Appendix A – About the audit

Audit objective

The objective of the audit was to assess the governance, risk management activities, and management controls in place to support the achievement of the Program's objectives.

Audit scope

The scope of the audit focused on the management control framework in place to support the Program's main activities.

The audit covered activities carried out over the period of September 20, 2020, to March 31, 2023.

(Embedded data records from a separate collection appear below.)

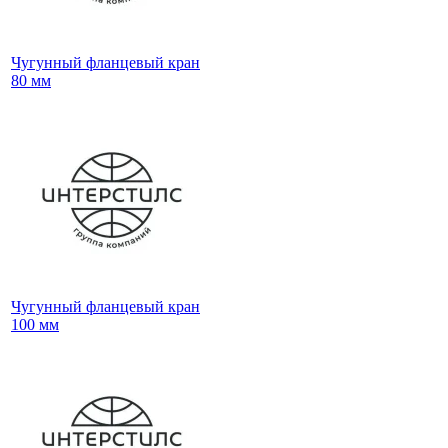
Чугунный фланцевый кран
80 мм
Чугунный фланцевый кран
100 мм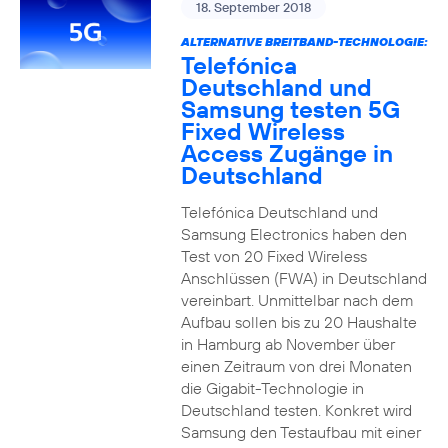
18. September 2018
ALTERNATIVE BREITBAND-TECHNOLOGIE:
Telefónica
Deutschland und
Samsung testen 5G
Fixed Wireless
Access Zugänge in
Deutschland
Telefónica Deutschland und
Samsung Electronics haben den
Test von 20 Fixed Wireless
Anschlüssen (FWA) in Deutschland
vereinbart. Unmittelbar nach dem
Aufbau sollen bis zu 20 Haushalte
in Hamburg ab November über
einen Zeitraum von drei Monaten
die Gigabit-Technologie in
Deutschland testen. Konkret wird
Samsung den Testaufbau mit einer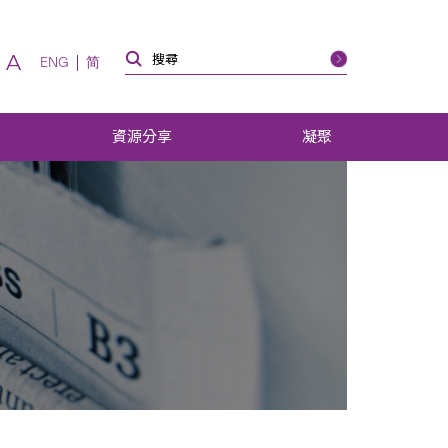
A
ENG
简
資源分享
凝聚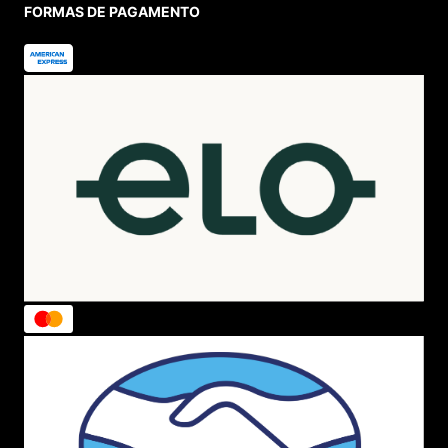
FORMAS DE PAGAMENTO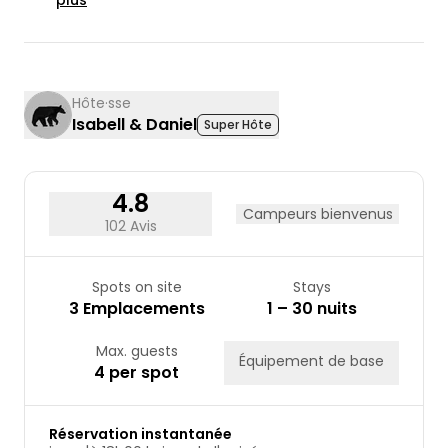
plus
24
25
26
27
28
29
30
31
Hôte·sse
Isabell & Daniel
Super Hôte
4.8
Campeurs bienvenus
102 Avis
Spots on site
Stays
3 Emplacements
1 – 30 nuits
Max. guests
Équipement de base
4 per spot
Réservation instantanée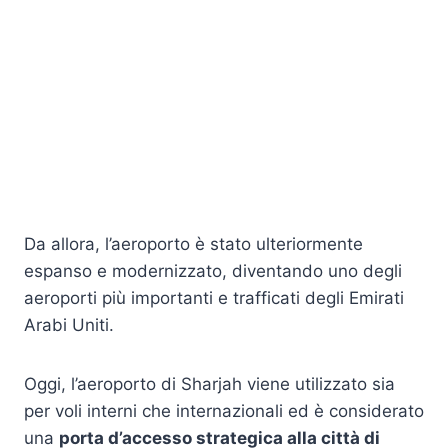
Da allora, l’aeroporto è stato ulteriormente
espanso e modernizzato, diventando uno degli
aeroporti più importanti e trafficati degli Emirati
Arabi Uniti.
Oggi, l’aeroporto di Sharjah viene utilizzato sia
per voli interni che internazionali ed è considerato
una
porta d’accesso strategica alla città di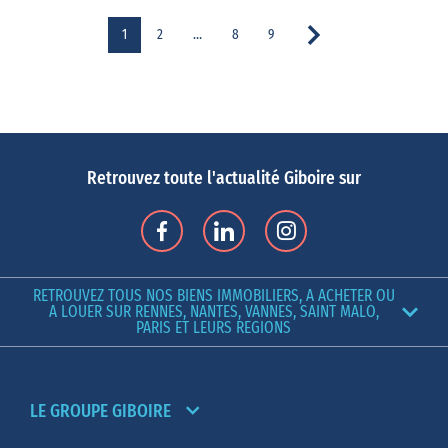
1
2
…
8
9
Retrouvez toute l'actualité Giboire sur
RETROUVEZ TOUS NOS BIENS IMMOBILIERS, A ACHETER OU
A LOUER SUR RENNES, NANTES, VANNES, SAINT MALO,
PARIS ET LEURS REGIONS
LE GROUPE GIBOIRE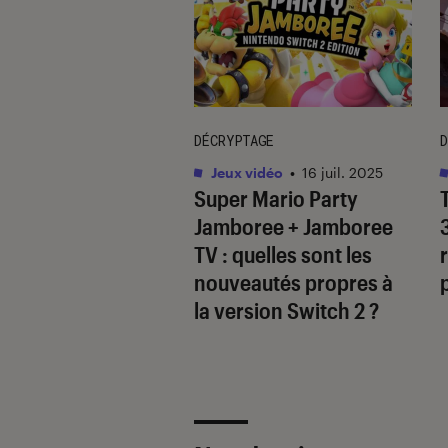
DÉCRYPTAGE
D
vidéo
•
09 avr. 2025
Jeux vidéo
•
16 juil. 2025
’
inZOI
: que vaut
Super Mario Party
oproclamé “Sims-
Jamboree + Jamboree
” ?
TV
: quelles sont les
nouveautés propres à
la version Switch 2 ?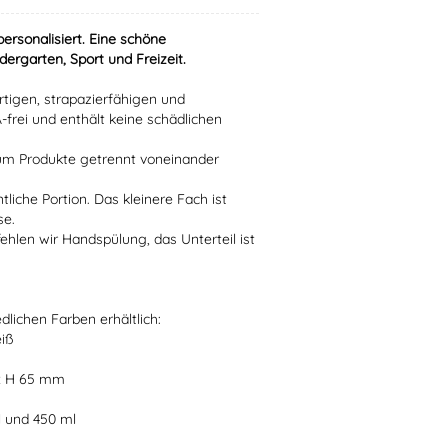
personalisiert
. Eine schöne
dergarten, Sport und Freizeit.
tigen, strapazierfähigen und
-frei und enthält keine schädlichen
 um Produkte getrennt voneinander
tliche Portion. Das kleinere Fach ist
se.
hlen wir Handspülung, das Unterteil ist
edlichen Farben erhältlich:
eiß
 x H 65 mm
l und 450 ml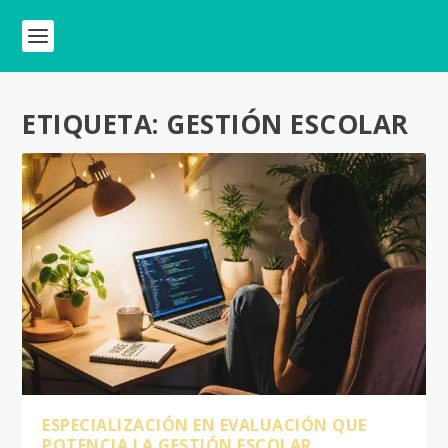
ETIQUETA:
GESTIÓN ESCOLAR
ESPECIALIZACIÓN EN EVALUACIÓN QUE
POTENCIA LA GESTIÓN ESCOLAR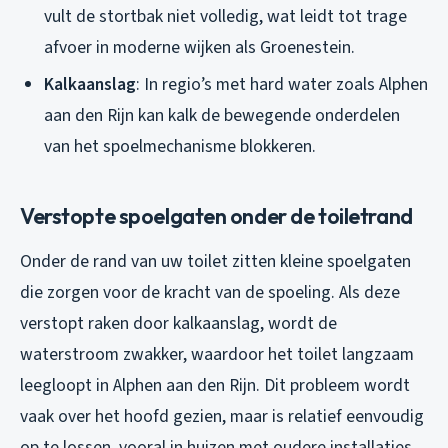
vult de stortbak niet volledig, wat leidt tot trage
afvoer in moderne wijken als Groenestein.
Kalkaanslag
: In regio’s met hard water zoals Alphen
aan den Rijn kan kalk de bewegende onderdelen
van het spoelmechanisme blokkeren.
Verstopte spoelgaten onder de toiletrand
Onder de rand van uw toilet zitten kleine spoelgaten
die zorgen voor de kracht van de spoeling. Als deze
verstopt raken door kalkaanslag, wordt de
waterstroom zwakker, waardoor het toilet langzaam
leegloopt in Alphen aan den Rijn. Dit probleem wordt
vaak over het hoofd gezien, maar is relatief eenvoudig
op te lossen, vooral in huizen met oudere installaties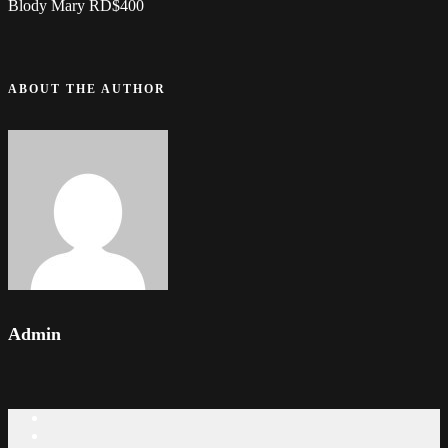
Blody Mary RD$400
ABOUT THE AUTHOR
Admin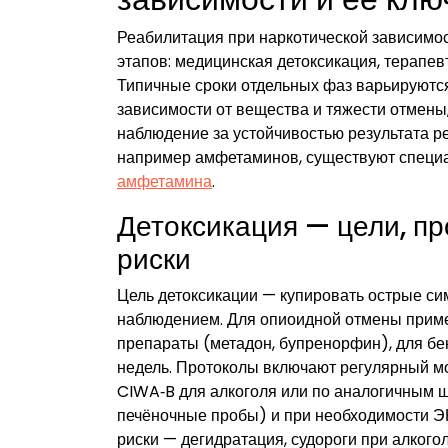
Реабилитация при наркотической зависимо
этапов: медицинская детоксикация, терапев
Типичные сроки отдельных фаз варьируются:
зависимости от вещества и тяжести отмены,
наблюдение за устойчивостью результата р
например амфетаминов, существуют специ
амфетамина
.
Детоксикация — цели, п
риски
Цель детоксикации — купировать острые с
наблюдением. Для опиоидной отмены приме
препараты (метадон, бупренорфин), для бе
недель. Протоколы включают регулярный м
CIWA‑B для алкоголя или по аналогичным ш
печёночные пробы) и при необходимости ЭК
риски — дегидратация, судороги при алкого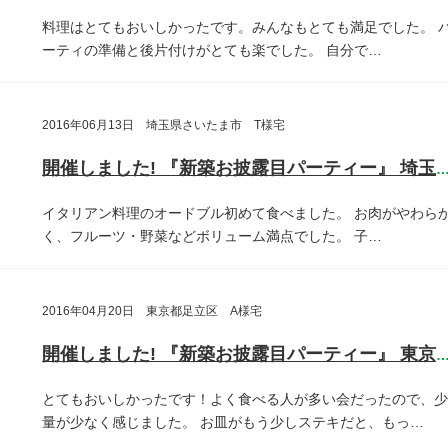
料理はとてもおいしかったです。みんなもとても満足でした。
ーティの準備と後片付けがとても楽でした。
自分で…
2016年06月13日 埼玉県さいたま市 T様宅
開催しました! 『新築お披露目パーティー』 埼玉県さいたま
イタリアン料理のオードブル初めて食べました。
お肉がやわら
く、フルーツ・野菜などボリューム満点でした。
子…
2016年04月20日 東京都足立区 A様宅
開催しました! 『新築お披露目パーティー』 東京都足立
とてもおいしかったです！よく食べる人が多い会だったので、少
量が少なく感じました。
お皿がもう少しステキだと、もっ…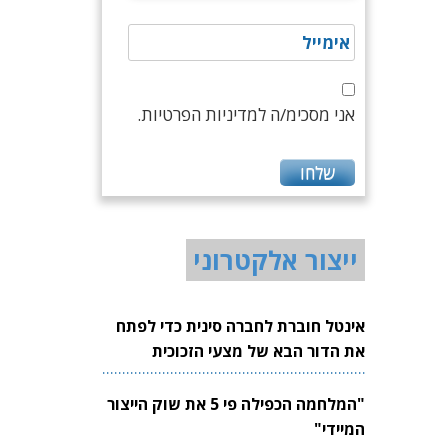
אני מסכימ/ה למדיניות הפרטיות.
ייצור אלקטרוני
אינטל חוברת לחברה סינית כדי לפתח
את הדור הבא של מצעי הזכוכית
לשבבים
"המלחמה הכפילה פי 5 את שוק הייצור
המיידי"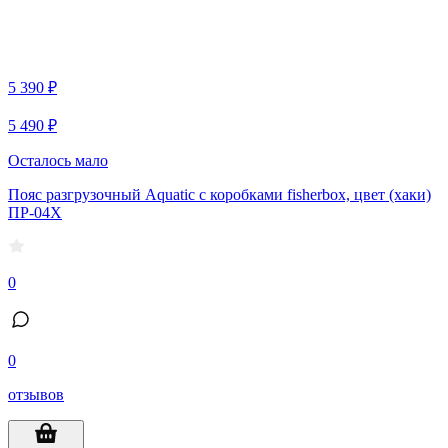
5 390 ₽
5 490 ₽
Осталось мало
Пояс разгрузочный Aquatic с коробками fisherbox, цвет (хаки)
ПР-04Х
0
0
отзывов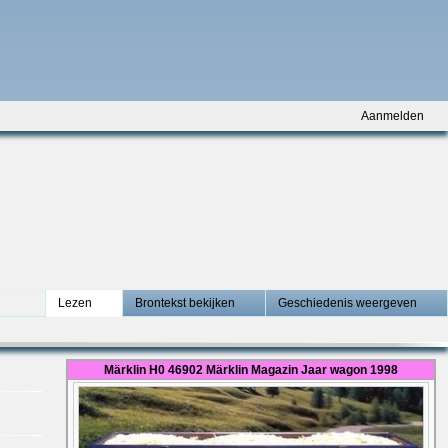
Aanmelden
Lezen
Brontekst bekijken
Geschiedenis weergeven
Märklin H0 46902 Märklin Magazin Jaar wagon 1998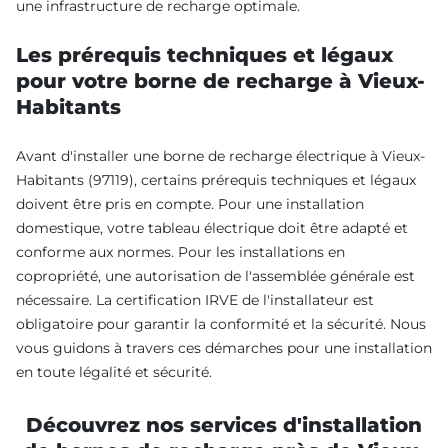
une infrastructure de recharge optimale.
Les prérequis techniques et légaux
pour votre borne de recharge à Vieux-
Habitants
Avant d'installer une borne de recharge électrique à Vieux-
Habitants (97119), certains prérequis techniques et légaux
doivent être pris en compte. Pour une installation
domestique, votre tableau électrique doit être adapté et
conforme aux normes. Pour les installations en
copropriété, une autorisation de l'assemblée générale est
nécessaire. La certification IRVE de l'installateur est
obligatoire pour garantir la conformité et la sécurité. Nous
vous guidons à travers ces démarches pour une installation
en toute légalité et sécurité.
Découvrez nos services d'installation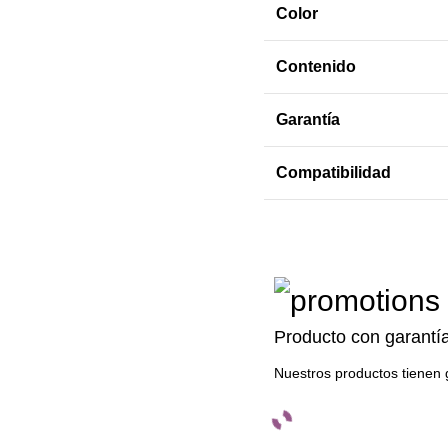
Color
Contenido
Garantía
Compatibilidad
Producto con garantí
Nuestros productos tienen 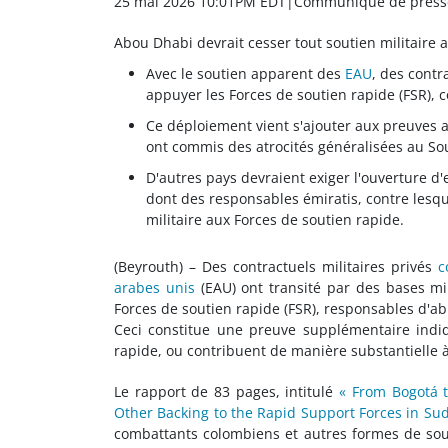
25 mai 2026 10:01PM EDT
|Communiqué de press
Abou Dhabi devrait cesser tout soutien militaire 
Avec le soutien apparent des
EAU
, des contr
appuyer les Forces de soutien rapide (FSR), 
Ce déploiement vient s'ajouter aux preuves a
ont commis des atrocités généralisées au So
D'autres pays devraient exiger l'ouverture d'
dont des responsables émiratis, contre lesque
militaire aux Forces de soutien rapide.
(Beyrouth) – Des contractuels militaires privés
c
arabes unis
(EAU) ont transité par des bases mi
Forces de soutien rapide (FSR), responsables d'a
Ceci constitue une preuve supplémentaire indi
rapide, ou contribuent de manière substantielle 
Le rapport de 83 pages, intitulé
« From Bogotá t
Other Backing to the Rapid Support Forces in Su
combattants colombiens et autres formes de sou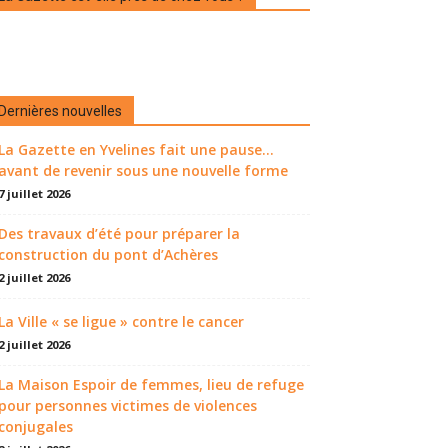
Dernières nouvelles
La Gazette en Yvelines fait une pause...
avant de revenir sous une nouvelle forme
7 juillet 2026
Des travaux d’été pour préparer la
construction du pont d’Achères
2 juillet 2026
La Ville « se ligue » contre le cancer
2 juillet 2026
La Maison Espoir de femmes, lieu de refuge
pour personnes victimes de violences
conjugales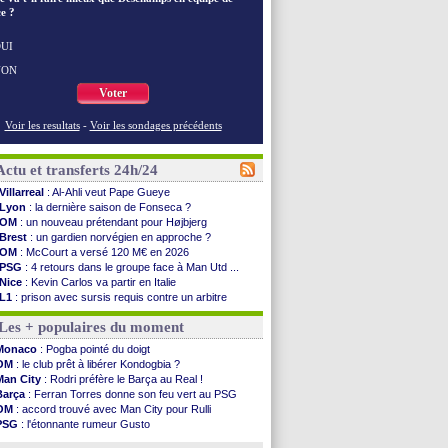
e ?
UI
NON
Voter
Voir les resultats
-
Voir les sondages précédents
Actu et transferts 24h/24
Villarreal
: Al-Ahli veut Pape Gueye
Lyon
: la dernière saison de Fonseca ?
OM
: un nouveau prétendant pour Højbjerg
Brest
: un gardien norvégien en approche ?
OM
: McCourt a versé 120 M€ en 2026
PSG
: 4 retours dans le groupe face à Man Utd ...
Nice
: Kevin Carlos va partir en Italie
L1
: prison avec sursis requis contre un arbitre
Leganés
: c'est signé pour Luca Zidane (off.)
Les + populaires du moment
Atletico
: Ruggeri en route pour Aston Villa
Monaco
: Filipe Luis soutient Biereth
Monaco
: Pogba pointé du doigt
Lyon
: Mangala prêté à Getafe (officiel)
OM
: le club prêt à libérer Kondogbia ?
PSG
: Nsoki va signer en Croatie
Man City
: Rodri préfère le Barça au Real !
Arsenal
: Naples vise Gabriel Jesus
Barça
: Ferran Torres donne son feu vert au PSG
Real
: Mastantuono prêté à la Fiorentina (off.)
OM
: accord trouvé avec Man City pour Rulli
Man City
: accord avec le Barça pour Rodri ?
PSG
: l'étonnante rumeur Gusto
Rennes
: Haise a prolongé (officiel)
OM
: une offre pour Bulka
Palace
: Tomiyasu a convaincu (officiel)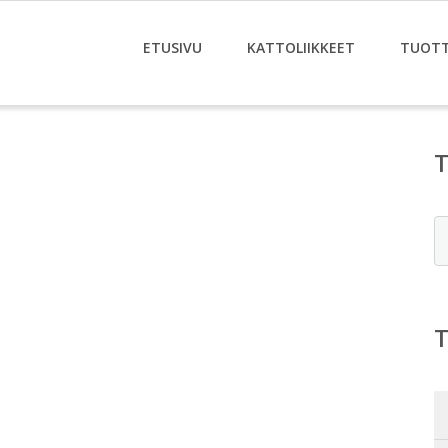
ETUSIVU
KATTOLIIKKEET
TUOT
E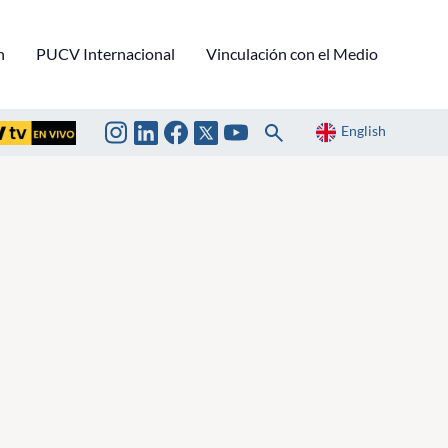
n
PUCV Internacional
Vinculación con el Medio
English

The audit scope excludes activities related to the Program closure. However, it is expected that audit results may inform and augment lessons learned identified by management as part of the Program's closure.

Audit approach

The audit was conducted in accordance with the Government of Canada's Policy on Internal Audit, which requires examining sufficient and relevant evidence, and obtaining sufficient information and explanations to provide a reasonable level of assurance in support of the audit conclusion.

The audit approach included, but was not limited to:

  • Interviews with management and with program employees;
  • Review of processes and methodologies, and examination of outputs and other relevant supporting documentation; and,
  • Testing of the processes in place to review funding proposals, to initiate contribution agreements and amendments, and to review of reports.

Statement of conformance

This audit was conducted in conformance with the 2017 International Standards for the Professional Practice of Internal Auditing and is supported by the results of the Office of Audit and Evaluation's Quality Assurance and Improvement Program.

Audit criteria

  • A risk management framework for SVISP has been established and is used to monitor and manage risks related to SVISP's objectives (COSO Principle 6 and Principle 7).
  • Roles, responsibilities, and relevant authorities related to the achievement of SVISP objectives have been adequately defined, communicated, and implemented (COSO Principle 3).
  • Control activities related to the assessment of funding proposals, payment delivery, and program monitoring and reporting are established and operating effectively (COSO Principle 10, Principle 12, Principle 13, Principle 15).